Так мы и познакомились с Сашей вторично. Прозвенел старый желтый звонок в руках сторожихи тети Зины (жены Кости Челикиди), а мальчик с бантом на заплатанной рубашке все продолжал подпрыгивать, пытаясь достать с ветки акации свою панамку. Я узнал его: «Француз!» Вмиг был я на дереве, сбросил ему панамку и лихо спрыгнул вниз… но попал в руки директора. Он был высокий, очень сутулый, с висячими усами и седым «бобриком». Ходил Эрнест Кириллович в просторной блузе из полотна, в каких рисуют художников, носил пенсне на шнурочке и панаму. Эрнест Кириллович поймал меня в воздухе и осторожно поставил на землю.
— Как твоя фамилия? — строго спросил он, сдвинув свои кустистые седые брови.
Я ответил.
— В каком классе?
— У Евдокии Ивановны, — ответил я, хотя полагалось, видимо, сказать: «В первом „А“».
— Иди на урок, а после урока зайди ко мне. Ты знаешь, кто я?
— Еще бы, — ответил я рассудительно.
Мне показалось, что директор усмехнулся.
Саша все время стоял в сторонке, не шел на урок.
— Хочешь, мы вместе пойдем к нему? — спросил он шепотом, когда мы пошли к двери класса.
— Еще чего, — ответил я, хотя на душе у меня было паршиво. Это был первый день, 1 сентября 1930 года.
— Ну, я пошел, — сказал Саша, продолжая переминаться. — Я тебя сразу узнал.

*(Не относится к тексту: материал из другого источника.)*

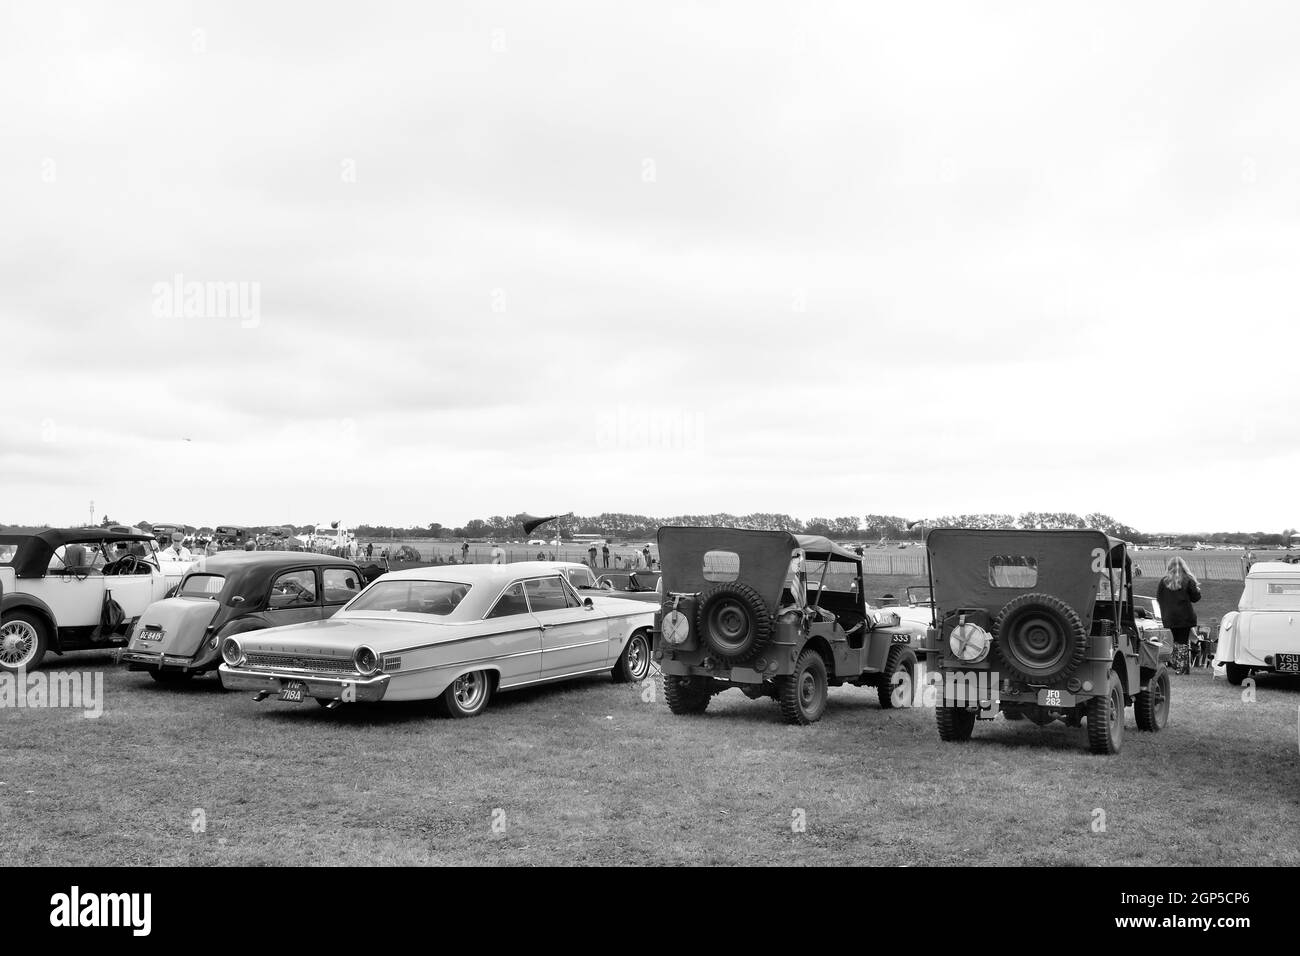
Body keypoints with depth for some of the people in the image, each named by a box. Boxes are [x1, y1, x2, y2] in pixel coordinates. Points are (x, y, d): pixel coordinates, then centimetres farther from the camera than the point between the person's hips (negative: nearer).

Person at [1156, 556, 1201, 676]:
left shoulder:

— Я тоже, — просто сказал я, сам себе удивляясь, что не «держу форс», то есть не прикидываюсь равнодушным и развязным.
— Я в «бешке», — словно извиняясь, сказал Саша, кивнув на дверь своего класса.
— Ничего. — Я был щедр сегодня.
С тех пор мы ходили вместе, а потом и перевели к нам Сашу. Хлопотал я. С тех пор все у нас было на двоих и поровну. Вместе строили мы планы и на будущее…
Но оно само распорядилось нами, как ему было угодно.